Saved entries
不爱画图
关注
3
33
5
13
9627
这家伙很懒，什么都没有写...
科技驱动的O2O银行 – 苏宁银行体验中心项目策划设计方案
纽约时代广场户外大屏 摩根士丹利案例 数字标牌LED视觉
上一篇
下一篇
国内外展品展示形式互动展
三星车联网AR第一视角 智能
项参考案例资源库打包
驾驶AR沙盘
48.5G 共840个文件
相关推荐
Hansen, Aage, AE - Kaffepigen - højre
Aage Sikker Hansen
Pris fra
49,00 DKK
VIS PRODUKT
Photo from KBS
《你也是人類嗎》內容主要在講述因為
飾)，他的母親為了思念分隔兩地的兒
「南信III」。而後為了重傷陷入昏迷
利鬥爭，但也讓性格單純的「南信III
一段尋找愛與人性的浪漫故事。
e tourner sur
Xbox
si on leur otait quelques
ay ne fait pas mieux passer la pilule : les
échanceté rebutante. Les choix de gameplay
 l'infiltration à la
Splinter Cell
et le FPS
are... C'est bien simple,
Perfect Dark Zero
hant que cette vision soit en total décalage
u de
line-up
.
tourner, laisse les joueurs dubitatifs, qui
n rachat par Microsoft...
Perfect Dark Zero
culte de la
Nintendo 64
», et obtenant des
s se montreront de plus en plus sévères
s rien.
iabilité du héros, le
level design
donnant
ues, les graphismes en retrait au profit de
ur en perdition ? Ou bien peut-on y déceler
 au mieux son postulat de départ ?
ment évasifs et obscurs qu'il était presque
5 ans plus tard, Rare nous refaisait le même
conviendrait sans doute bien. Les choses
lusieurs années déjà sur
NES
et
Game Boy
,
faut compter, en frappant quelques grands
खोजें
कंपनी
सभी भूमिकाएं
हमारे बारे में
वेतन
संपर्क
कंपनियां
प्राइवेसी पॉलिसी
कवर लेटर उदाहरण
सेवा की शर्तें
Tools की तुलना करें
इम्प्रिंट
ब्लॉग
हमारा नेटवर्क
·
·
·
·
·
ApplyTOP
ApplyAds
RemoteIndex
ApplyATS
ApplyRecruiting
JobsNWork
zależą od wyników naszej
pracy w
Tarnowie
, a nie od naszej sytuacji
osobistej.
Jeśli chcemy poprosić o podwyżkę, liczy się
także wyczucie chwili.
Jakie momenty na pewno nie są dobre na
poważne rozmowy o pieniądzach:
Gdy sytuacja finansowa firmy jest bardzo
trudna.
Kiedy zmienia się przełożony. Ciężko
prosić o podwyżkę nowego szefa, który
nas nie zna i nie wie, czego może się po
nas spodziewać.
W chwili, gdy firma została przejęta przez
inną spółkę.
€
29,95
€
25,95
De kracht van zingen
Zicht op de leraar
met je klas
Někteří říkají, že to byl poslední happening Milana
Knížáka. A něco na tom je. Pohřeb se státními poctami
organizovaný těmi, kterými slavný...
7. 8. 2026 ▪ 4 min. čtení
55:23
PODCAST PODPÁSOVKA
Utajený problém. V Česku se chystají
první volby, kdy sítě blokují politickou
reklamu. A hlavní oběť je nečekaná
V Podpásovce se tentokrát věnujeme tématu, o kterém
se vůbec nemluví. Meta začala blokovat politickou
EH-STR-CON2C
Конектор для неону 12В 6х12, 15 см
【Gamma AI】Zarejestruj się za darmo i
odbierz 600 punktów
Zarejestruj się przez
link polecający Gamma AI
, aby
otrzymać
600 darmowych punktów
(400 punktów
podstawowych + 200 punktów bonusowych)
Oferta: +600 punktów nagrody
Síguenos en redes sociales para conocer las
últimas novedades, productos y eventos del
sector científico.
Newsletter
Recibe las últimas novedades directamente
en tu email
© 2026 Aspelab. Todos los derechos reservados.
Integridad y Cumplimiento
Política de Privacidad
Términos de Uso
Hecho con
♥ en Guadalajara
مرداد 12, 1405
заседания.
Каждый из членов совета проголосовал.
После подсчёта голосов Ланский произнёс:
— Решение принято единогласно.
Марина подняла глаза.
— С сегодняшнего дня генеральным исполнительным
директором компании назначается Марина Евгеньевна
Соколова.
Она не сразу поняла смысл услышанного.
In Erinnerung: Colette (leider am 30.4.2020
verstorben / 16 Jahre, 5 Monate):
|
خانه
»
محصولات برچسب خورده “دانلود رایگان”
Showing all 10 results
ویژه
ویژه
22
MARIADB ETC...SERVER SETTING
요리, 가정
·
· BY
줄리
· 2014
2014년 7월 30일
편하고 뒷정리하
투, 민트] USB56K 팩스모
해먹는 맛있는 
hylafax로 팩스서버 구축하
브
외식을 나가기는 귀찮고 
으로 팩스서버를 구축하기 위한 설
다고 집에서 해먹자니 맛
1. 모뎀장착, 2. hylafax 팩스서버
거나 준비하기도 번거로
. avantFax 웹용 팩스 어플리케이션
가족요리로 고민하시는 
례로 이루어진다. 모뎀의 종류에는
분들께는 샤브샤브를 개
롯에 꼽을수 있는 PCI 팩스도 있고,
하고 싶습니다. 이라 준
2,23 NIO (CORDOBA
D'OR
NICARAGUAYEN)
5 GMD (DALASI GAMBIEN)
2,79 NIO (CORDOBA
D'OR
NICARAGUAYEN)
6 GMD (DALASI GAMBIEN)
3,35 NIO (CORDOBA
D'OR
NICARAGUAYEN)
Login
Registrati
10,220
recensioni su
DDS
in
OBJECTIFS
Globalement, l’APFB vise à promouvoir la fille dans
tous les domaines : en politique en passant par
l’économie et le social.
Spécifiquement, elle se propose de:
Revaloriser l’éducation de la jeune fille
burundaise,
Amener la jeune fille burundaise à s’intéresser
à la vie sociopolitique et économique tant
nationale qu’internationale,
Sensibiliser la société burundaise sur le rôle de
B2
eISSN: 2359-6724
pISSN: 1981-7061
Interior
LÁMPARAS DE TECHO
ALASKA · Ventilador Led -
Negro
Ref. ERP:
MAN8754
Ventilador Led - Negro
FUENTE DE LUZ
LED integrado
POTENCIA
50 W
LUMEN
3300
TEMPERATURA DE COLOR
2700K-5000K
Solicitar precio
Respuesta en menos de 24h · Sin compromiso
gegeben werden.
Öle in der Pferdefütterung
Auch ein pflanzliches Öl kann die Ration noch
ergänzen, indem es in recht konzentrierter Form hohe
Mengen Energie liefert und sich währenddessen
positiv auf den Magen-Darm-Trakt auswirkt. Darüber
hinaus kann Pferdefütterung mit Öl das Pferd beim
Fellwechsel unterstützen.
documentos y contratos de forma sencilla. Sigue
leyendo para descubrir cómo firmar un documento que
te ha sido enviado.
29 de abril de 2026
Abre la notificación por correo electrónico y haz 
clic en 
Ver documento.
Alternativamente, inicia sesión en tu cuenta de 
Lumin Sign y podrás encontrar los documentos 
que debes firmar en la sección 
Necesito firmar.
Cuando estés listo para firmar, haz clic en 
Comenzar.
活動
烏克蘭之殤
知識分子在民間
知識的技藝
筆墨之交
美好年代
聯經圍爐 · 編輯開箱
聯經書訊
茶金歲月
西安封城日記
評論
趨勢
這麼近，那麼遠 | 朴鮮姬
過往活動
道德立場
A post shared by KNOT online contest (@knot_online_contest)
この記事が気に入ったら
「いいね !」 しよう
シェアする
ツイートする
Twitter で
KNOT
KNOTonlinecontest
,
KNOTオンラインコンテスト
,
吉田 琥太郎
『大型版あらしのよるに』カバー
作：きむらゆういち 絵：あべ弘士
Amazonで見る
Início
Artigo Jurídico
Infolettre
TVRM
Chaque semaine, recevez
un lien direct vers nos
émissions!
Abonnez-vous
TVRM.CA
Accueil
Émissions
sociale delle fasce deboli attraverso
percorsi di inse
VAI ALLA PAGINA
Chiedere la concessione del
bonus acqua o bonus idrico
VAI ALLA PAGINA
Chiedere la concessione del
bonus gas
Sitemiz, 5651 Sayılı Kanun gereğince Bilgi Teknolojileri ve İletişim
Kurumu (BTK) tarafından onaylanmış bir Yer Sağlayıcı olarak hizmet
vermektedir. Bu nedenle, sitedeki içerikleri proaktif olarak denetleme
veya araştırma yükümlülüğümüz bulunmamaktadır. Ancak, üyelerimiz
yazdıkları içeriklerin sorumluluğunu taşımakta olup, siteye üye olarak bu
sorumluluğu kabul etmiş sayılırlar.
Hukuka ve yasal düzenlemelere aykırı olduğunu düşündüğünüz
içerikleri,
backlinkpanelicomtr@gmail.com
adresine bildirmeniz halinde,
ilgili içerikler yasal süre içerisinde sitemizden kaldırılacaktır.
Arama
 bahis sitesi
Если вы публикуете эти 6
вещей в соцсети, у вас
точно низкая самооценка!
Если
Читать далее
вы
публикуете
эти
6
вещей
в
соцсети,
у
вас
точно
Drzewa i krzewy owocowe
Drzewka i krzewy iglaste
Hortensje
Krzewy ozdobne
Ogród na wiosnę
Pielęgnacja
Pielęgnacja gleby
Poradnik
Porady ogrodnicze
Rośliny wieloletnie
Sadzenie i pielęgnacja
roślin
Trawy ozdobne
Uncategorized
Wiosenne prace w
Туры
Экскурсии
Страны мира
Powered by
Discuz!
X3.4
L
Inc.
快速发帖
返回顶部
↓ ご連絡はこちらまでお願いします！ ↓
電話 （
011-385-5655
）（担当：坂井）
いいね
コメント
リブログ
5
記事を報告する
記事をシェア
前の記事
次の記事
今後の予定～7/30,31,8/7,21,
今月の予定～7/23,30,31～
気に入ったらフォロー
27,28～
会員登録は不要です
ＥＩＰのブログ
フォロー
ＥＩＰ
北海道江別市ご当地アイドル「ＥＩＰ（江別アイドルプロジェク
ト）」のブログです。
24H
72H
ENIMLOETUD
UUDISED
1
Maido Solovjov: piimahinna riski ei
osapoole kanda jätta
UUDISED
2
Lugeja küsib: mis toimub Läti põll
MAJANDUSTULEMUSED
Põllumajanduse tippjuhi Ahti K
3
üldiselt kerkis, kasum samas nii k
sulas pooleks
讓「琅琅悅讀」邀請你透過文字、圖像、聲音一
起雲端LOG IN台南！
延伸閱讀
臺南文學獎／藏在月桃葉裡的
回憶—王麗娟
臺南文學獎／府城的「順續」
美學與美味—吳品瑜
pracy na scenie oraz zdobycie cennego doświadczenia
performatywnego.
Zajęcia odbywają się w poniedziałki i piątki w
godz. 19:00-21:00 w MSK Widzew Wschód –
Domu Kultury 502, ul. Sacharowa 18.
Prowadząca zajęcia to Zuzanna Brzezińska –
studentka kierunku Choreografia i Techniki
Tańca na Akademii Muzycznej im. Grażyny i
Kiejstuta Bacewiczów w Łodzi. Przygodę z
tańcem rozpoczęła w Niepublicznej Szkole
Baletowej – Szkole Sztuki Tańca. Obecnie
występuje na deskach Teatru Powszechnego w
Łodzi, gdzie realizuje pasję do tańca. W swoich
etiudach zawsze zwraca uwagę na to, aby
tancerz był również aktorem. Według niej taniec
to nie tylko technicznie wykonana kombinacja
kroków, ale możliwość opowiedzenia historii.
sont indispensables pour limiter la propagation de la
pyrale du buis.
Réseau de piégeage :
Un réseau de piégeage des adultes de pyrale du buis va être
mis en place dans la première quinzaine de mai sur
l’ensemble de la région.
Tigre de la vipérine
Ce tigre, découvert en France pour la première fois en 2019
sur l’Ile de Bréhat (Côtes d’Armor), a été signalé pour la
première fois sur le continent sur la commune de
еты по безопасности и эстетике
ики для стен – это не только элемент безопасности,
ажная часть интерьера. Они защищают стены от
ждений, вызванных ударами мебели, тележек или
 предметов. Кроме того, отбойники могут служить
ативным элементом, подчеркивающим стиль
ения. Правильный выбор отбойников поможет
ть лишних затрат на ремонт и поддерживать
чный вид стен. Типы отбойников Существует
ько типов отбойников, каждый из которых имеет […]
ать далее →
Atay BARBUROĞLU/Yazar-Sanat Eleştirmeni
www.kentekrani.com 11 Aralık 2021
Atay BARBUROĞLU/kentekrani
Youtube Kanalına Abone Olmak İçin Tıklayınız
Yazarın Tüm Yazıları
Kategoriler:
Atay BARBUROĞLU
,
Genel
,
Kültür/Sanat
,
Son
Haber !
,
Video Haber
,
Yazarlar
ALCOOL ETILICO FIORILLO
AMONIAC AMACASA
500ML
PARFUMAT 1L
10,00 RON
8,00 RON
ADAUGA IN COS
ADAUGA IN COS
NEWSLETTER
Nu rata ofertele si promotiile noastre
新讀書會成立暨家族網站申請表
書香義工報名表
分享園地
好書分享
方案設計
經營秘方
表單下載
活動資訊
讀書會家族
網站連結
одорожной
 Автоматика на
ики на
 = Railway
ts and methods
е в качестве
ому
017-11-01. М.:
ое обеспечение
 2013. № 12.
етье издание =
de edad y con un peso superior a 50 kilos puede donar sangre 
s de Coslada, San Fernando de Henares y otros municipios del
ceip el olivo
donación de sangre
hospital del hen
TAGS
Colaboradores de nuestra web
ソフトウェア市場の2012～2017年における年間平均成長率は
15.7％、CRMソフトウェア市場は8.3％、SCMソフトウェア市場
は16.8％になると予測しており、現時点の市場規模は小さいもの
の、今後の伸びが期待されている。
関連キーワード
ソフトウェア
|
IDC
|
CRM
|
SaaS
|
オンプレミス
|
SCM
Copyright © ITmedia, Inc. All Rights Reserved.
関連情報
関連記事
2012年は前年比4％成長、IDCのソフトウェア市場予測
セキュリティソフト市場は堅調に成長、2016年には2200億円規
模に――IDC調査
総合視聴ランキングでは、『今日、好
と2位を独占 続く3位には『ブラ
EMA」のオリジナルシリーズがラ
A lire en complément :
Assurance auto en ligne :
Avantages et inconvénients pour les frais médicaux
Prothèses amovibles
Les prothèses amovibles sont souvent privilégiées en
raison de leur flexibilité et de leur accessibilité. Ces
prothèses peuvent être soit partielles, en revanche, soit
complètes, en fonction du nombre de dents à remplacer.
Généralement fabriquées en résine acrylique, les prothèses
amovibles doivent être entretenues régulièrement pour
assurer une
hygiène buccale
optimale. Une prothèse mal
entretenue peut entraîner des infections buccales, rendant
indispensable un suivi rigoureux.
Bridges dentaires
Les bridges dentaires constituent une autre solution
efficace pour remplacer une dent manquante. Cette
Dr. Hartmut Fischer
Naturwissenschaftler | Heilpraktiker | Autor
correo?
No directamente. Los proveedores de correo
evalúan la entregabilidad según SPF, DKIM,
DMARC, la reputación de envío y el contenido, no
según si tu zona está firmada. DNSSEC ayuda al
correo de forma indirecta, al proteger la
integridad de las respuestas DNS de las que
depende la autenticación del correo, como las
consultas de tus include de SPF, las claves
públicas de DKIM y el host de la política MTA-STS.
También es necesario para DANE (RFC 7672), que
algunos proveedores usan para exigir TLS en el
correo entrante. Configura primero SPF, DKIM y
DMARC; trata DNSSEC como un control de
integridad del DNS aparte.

> _Exercise details_
The required output is the entries from their opening line through the line holding "także wyczucie chwili.", repeated exactly, with both end lines kept.

> _Expected output_
不爱画图
关注
3
33
5
13
9627
这家伙很懒，什么都没有写...
科技驱动的O2O银行 – 苏宁银行体验中心项目策划设计方案
纽约时代广场户外大屏 摩根士丹利案例 数字标牌LED视觉
上一篇
下一篇
国内外展品展示形式互动展
三星车联网AR第一视角 智能
项参考案例资源库打包
驾驶AR沙盘
48.5G 共840个文件
相关推荐
Hansen, Aage, AE - Kaffepigen - højre
Aage Sikker Hansen
Pris fra
49,00 DKK
VIS PRODUKT
Photo from KBS
《你也是人類嗎》內容主要在講述因為
飾)，他的母親為了思念分隔兩地的兒
「南信III」。而後為了重傷陷入昏迷
利鬥爭，但也讓性格單純的「南信III
一段尋找愛與人性的浪漫故事。
e tourner sur
Xbox
si on leur otait quelques
ay ne fait pas mieux passer la pilule : les
échanceté rebutante. Les choix de gameplay
 l'infiltration à la
Splinter Cell
et le FPS
are... C'est bien simple,
Perfect Dark Zero
hant que cette vision soit en total décalage
u de
line-up
.
tourner, laisse les joueurs dubitatifs, qui
n rachat par Microsoft...
Perfect Dark Zero
culte de la
Nintendo 64
», et obtenant des
s se montreront de plus en plus sévères
s rien.
iabilité du héros, le
level design
donnant
ues, les graphismes en retrait au profit de
ur en perdition ? Ou bien peut-on y déceler
 au mieux son postulat de départ ?
ment évasifs et obscurs qu'il était presque
5 ans plus tard, Rare nous refaisait le même
conviendrait sans doute bien. Les choses
lusieurs années déjà sur
NES
et
Game Boy
,
faut compter, en frappant quelques grands
खोजें
कंपनी
सभी भूमिकाएं
हमारे बारे में
वेतन
संपर्क
कंपनियां
प्राइवेसी पॉलिसी
कवर लेटर उदाहरण
सेवा की शर्तें
Tools की तुलना करें
इम्प्रिंट
ब्लॉग
हमारा नेटवर्क
·
·
·
·
·
ApplyTOP
ApplyAds
RemoteIndex
ApplyATS
ApplyRecruiting
JobsNWork
zależą od wyników naszej
pracy w
Tarnowie
, a nie od naszej sytuacji
osobistej.
Jeśli chcemy poprosić o podwyżkę, liczy się
także wyczucie chwili.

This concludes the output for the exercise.